● Exercise description: Your answer should be one number: how many lines of the records hold the string "margin".

** The data follows **

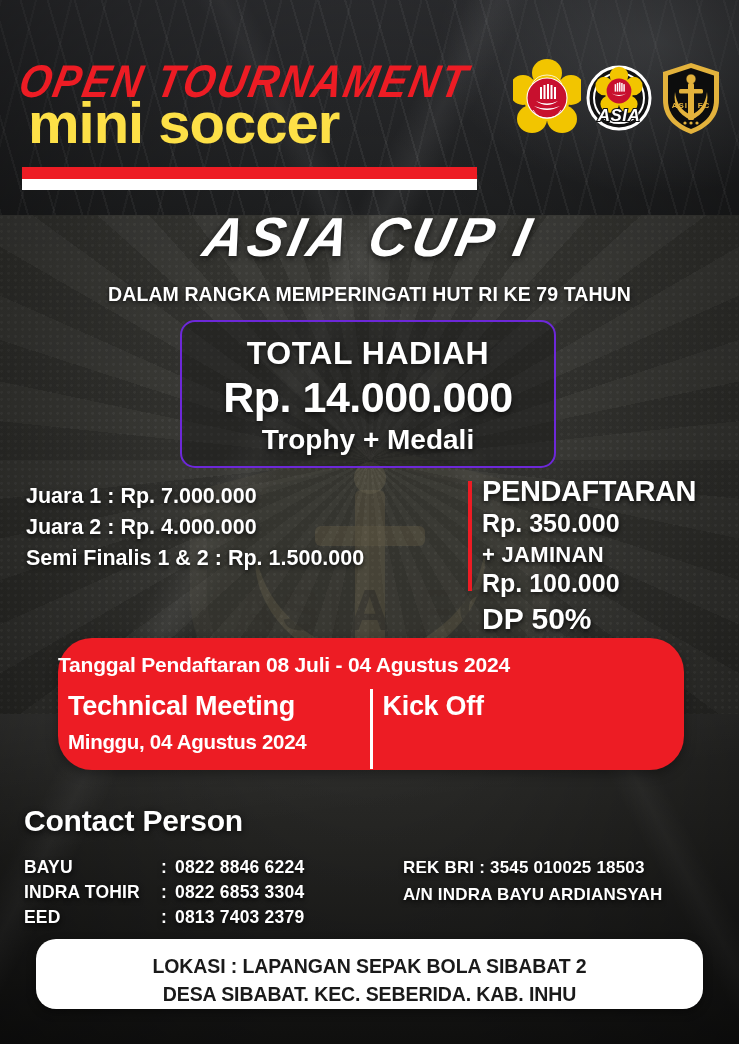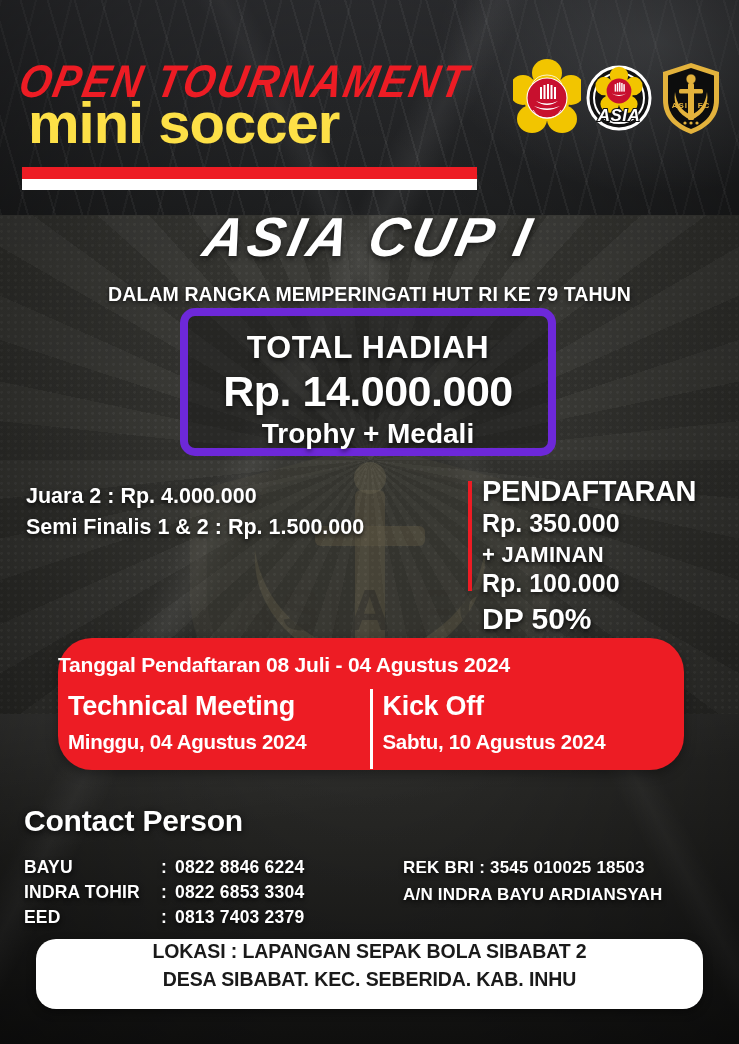--- a/index.html
+++ b/index.html
@@ -101,22 +101,22 @@
     text-shadow:0 2px 7px rgba(0,0,0,.75);
   }
   .subtitle{
     position:absolute;left:0;right:0;top:283px;text-align:center;
     font-size:19.5px;font-weight:bold;color:#fff;letter-spacing:.1px;
     text-shadow:0 1px 4px rgba(0,0,0,.8);
   }
 
   
   .prizebox{
-    position:absolute;left:180px;top:308px;width:376px;height:148px;
-    border:8px solid #6d28d9;border-radius:15px;
+    position:absolute;left:180px;top:320px;width:376px;height:148px;
+    border:2px solid #6d28d9;border-radius:15px;
     background:rgba(25,25,25,0.46);
     text-align:center;
   }
   .prize-label{margin-top:13px;font-size:32px;font-weight:bold;letter-spacing:.5px;text-shadow:0 2px 5px rgba(0,0,0,.7);}
   .prize-amount{margin-top:1px;font-size:43px;font-weight:bold;letter-spacing:-.5px;text-shadow:0 2px 5px rgba(0,0,0,.7);}
   .prize-extra{margin-top:2px;font-size:28px;font-weight:bold;text-shadow:0 2px 5px rgba(0,0,0,.7);}
 
   
   .prizelist{position:absolute;left:26px;top:481px;width:430px;}
   .prizelist li{
@@ -162,21 +162,21 @@
   .bank{position:absolute;left:403px;top:858px;font-size:17px;font-weight:bold;letter-spacing:.2px;}
   .bank div{margin-bottom:7px;text-shadow:0 2px 5px rgba(0,0,0,.85);white-space:nowrap;}
 
   
   .location{
     position:absolute;left:36px;top:939px;width:667px;height:70px;
     background:#ffffff;border-radius:20px;color:#1a1a1a;text-align:center;
     box-shadow:0 3px 10px rgba(0,0,0,.4);
   }
   .location div{font-size:19.5px;font-weight:bold;letter-spacing:-.1px;}
-  .location .l1{padding-top:1px;}
+  .location .l1{padding-top:16px;}
   .location .l2{padding-top:5px;}
 </style>
 </head>
 <body>
 
 <div class="poster">
 
   <div class="bg-base"></div>
   <div class="bg-crowd"></div>
   <div class="bg-roof"></div>
@@ -286,20 +286,21 @@
     <div class="subtitle">DALAM RANGKA MEMPERINGATI HUT RI KE 79 TAHUN</div>
 
     <div class="prizebox">
       <div class="prize-label">TOTAL HADIAH</div>
       <div class="prize-amount">Rp. 14.000.000</div>
       <div class="prize-extra">Trophy + Medali</div>
     </div>
 
     <div class="prizelist">
       <ul>
+        <li>Juara 1 : Rp. 7.000.000</li>
         <li>Juara 2 : Rp. 4.000.000</li>
         <li>Semi Finalis 1 &amp; 2 : Rp. 1.500.000</li>
       </ul>
     </div>
 
     <div class="regdiv"></div>
     <div class="reg">
       <div class="r-title">PENDAFTARAN</div>
       <div class="r-fee">Rp. 350.000</div>
       <div class="r-dep-label">+ JAMINAN</div>
@@ -310,21 +311,20 @@
     <div class="sched">
       <div class="sched-top">Tanggal Pendaftaran 08 Juli - 04 Agustus 2024</div>
       <div class="sched-cols">
         <div class="sched-col">
           <h3>Technical Meeting</h3>
           <p>Minggu, 04 Agustus 2024</p>
         </div>
         <div class="sched-sep"></div>
         <div class="sched-col">
           <h3>Kick Off</h3>
-          <p>Sabtu, 10 Agustus 2024</p>
         </div>
       </div>
     </div>
 
     <div class="contact-title">Contact Person</div>
     <div class="contact-table">
       <table>
         <tbody>
             <tr>
           <td class="nm">BAYU</td>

** End of The data **

● Answer to the problem: 4